Skip to content

Create & manage keys

Mint an organization API key in Settings → API keys — name, scopes, optional expiry and IP allowlist — copy the one-time secret, and revoke keys you no longer need. Requires the org:api_keys permission.

Updated

Organization API keys are created and revoked in Settings → API keys. Both actions require the org:api_keys RBAC permission (held only by org admins) plus CSRF protection, and every mint and revoke is audited.

Create a key

In Settings → API keys → Create, provide:

FieldRequiredNotes
NameA label to recognise the key later (e.g. “Nightly sync”, “Partner SDK”).
ScopesThe least-privilege org:* scopes this key needs: org:passes:read, org:passes:write, org:facilities:read.
ExpiryOptional date after which the key stops working. Prefer setting one.
IP allowlistOptional list of source IPs; requests from any other address are rejected.

Grant only the scopes the integration actually uses. A data-export job needs org:passes:read; it does not need org:passes:write.

Copy the secret — it’s shown once

On creation the full key is returned exactly once:

eb_sk_live_9f1c2ab34cd56ef7a8b9c0d1e2f3a4b5

Copy it immediately into your secret manager. EntryBit stores only a SHA-256 hash and cannot show the key again — if you lose it, revoke it and mint a replacement. Never commit a key to source control, paste it into a client app, or log it.
**********
ACTIVITY LIST:
• 1. Rewrite the paragraph in the API key text that begins "Copy it immediately into your secret manager" as a short list, keeping its main facts.
• 2. Extend the API key text past its final sentence.
The material is separate from the API key text.

SOURCE DATA:
**********
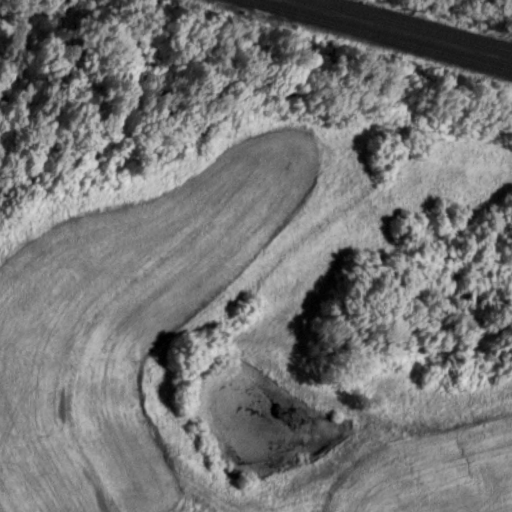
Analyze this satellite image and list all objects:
railway: (412, 26)
railway: (378, 36)
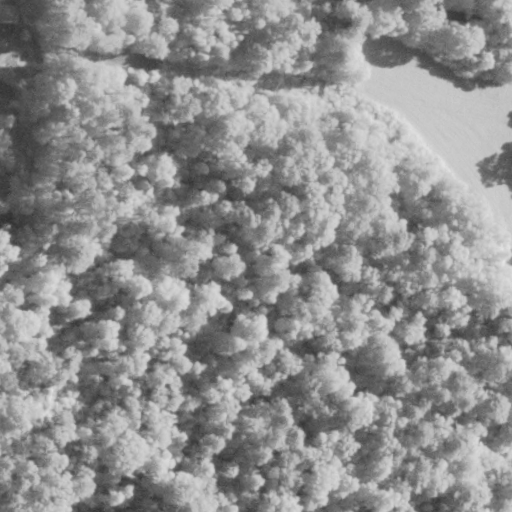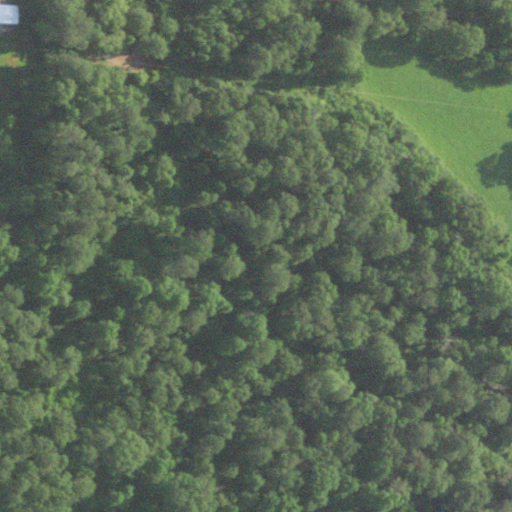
**********
RESULTS:
• 1.
- Copy the key into your secret manager right away.
- EntryBit keeps only a SHA-256 hash of the key and cannot display it again.
- If the key is lost, revoke it and mint a replacement.
- Never commit the key to source control, paste it into a client app, or log it.

• 2.
Revoke a key

In Settings → API keys, revoke any key you no longer trust or need. Revocation takes effect immediately: the next request using that key is rejected with 401. Revoke a key the moment it may have leaked, a teammate with access leaves, or an integration is retired.

Because minting and revoking both require org:api_keys + CSRF and are audited, you get an accountable trail of who created and killed each key.

Rotation

To rotate without downtime:

  1. Mint a new key with the same scopes.
  2. Deploy it to your server / secret manager.
  3. Verify traffic is flowing on the new key.
  4. Revoke the old key.

Setting an expiry at creation turns rotation into a scheduled habit rather than an afterthought.

Using the key

Once you have the secret, see Authenticating requests for how to send it, and the Organization API for the endpoints it can call.

This page is about API keys (server secrets). Registering an app that signs users in is a different task — see Register an app under Settings → Team → OAuth apps.